A second set of responses would accept the erosion of individual authorship, and rethink what the social organization of scholarship would look like in their absence. Given the critique of individualism in current academic merit structures, it is tempting to welcome the end of authorship as a new form of collectivity in scholarly production. GenAI would force a form of collectivity that could ultimately enact a deeper rethinking of research. Nevertheless, several thorny problems result. For instance, given current conventions of naming and rewarding academic output, the erosion of authorship would require new ways of securing academic careers and motivating research without the individualized status it currently confers. This could require, for example, decoupling rewards from research outputs or finding ways to reward participation, service, and forms of collective contribution that are not “named” or easily quantified.
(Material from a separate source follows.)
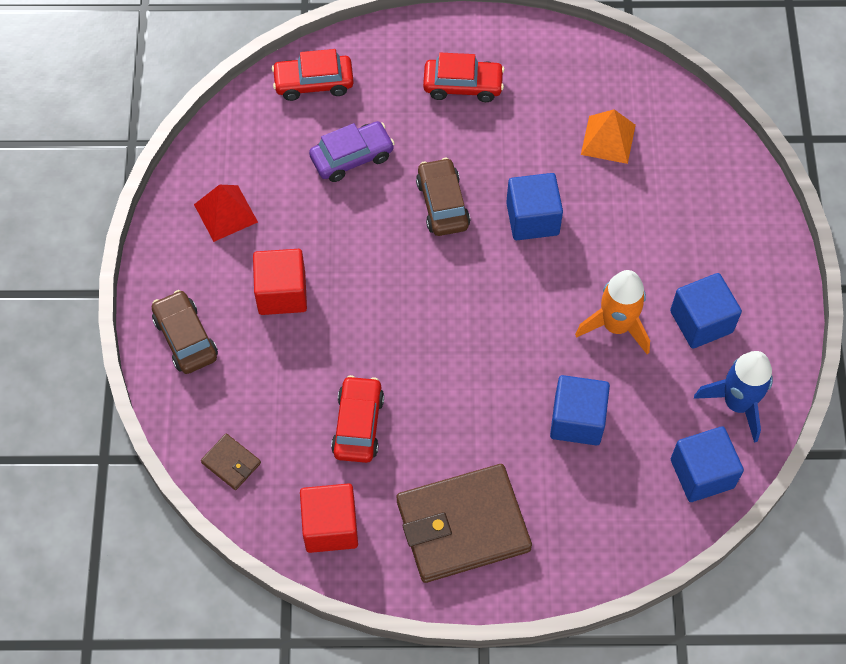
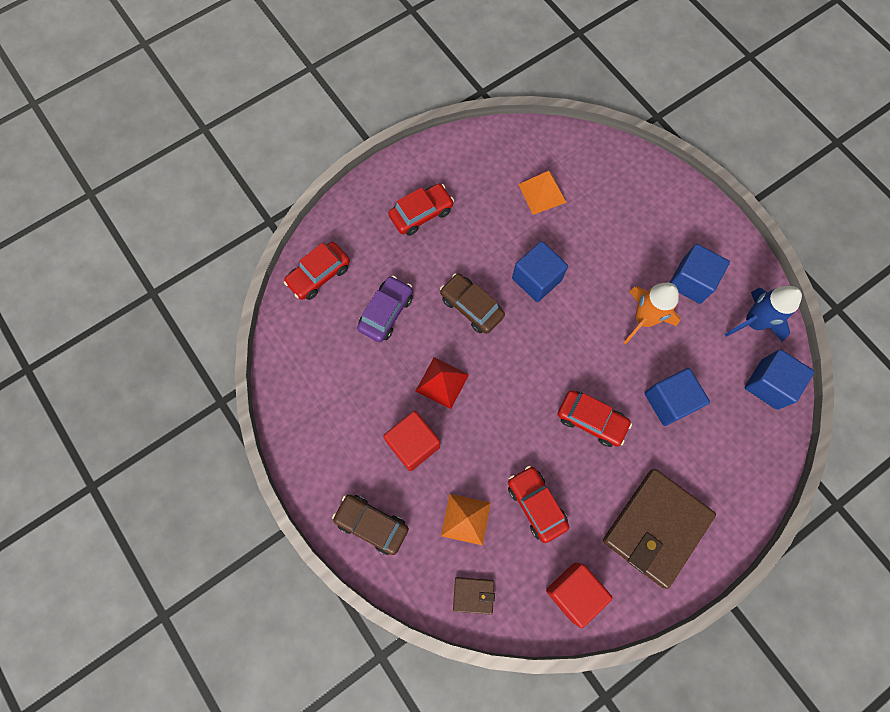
camera: 35 degrees left, 10 degrees up
red pyramid [194,185,258,242] -> red pyramid moved to [416,357,469,409]
none -> orange pyramid [441,494,491,545]
none -> red car [558,390,632,447]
Such a model would also need to find alternative ways to address responsibility and accountability for what is published and how it is published. Furthermore, it would also involve findings ways to use technologies – or develop new technologies – in which the hypercommons can be collectively organized and managed rather than using off-the-shelf solutions constructed by for-profit companies. Taking control of digital design and governance would be essential to ensuring that the hypercommons does not only draw on collective production, but reflects collective choices. Inspired by discussions of “platform cooperativism” that propose democratic responses to platform capitalism (Scholz, 2016), a democratic hypercommons would involve technologies in which the creation, training, and use of GenAI technologies, as well as the benefits of its operation, would be distributed in more transparent and fair ways.

Business ethics scholarship is far from an adequate scholarly response on either of these two fronts; early in the discussion around GenAI, scholars are largely on the back foot in devising post-hoc responses to a new status quo of GenAI. The risk of this situation is to reproduce the worst of both worlds – a collectively produced data hypercommons and technologies devised in opacity by large corporations that are trained in exploitative and non-transparent conditions (Lindebaum et al., 2023). In this scenario, collective inputs into the hypercommons are leveraged for individual gain by scholars attaching their names to outputs, with the distribution of gains from such platforms flowing freely to unaccountable for-profit companies. Continuing in this direction would retain a semblance of authorship as an illusion that masks the de facto exploitation of distributed actors. Both individual responsibilization and collective recognition are compromised in this scenario. In response, new ways of thinking the scholarly collective, and the individual scholar within it, are increasingly necessary. Faced with a problem beyond the scope of a single essay, we can only go so far as to indicate the ethical imperative to rethink moral agency in such a scenario. Some version of relocating moral agency, between researchers and the communities within which they operate, is the direction that this ethical discussion should take. We expect that the Journal of Business Ethics will be one of the forums in which this discussion will develop and thus have provided some preliminary thoughts on the direction it may take.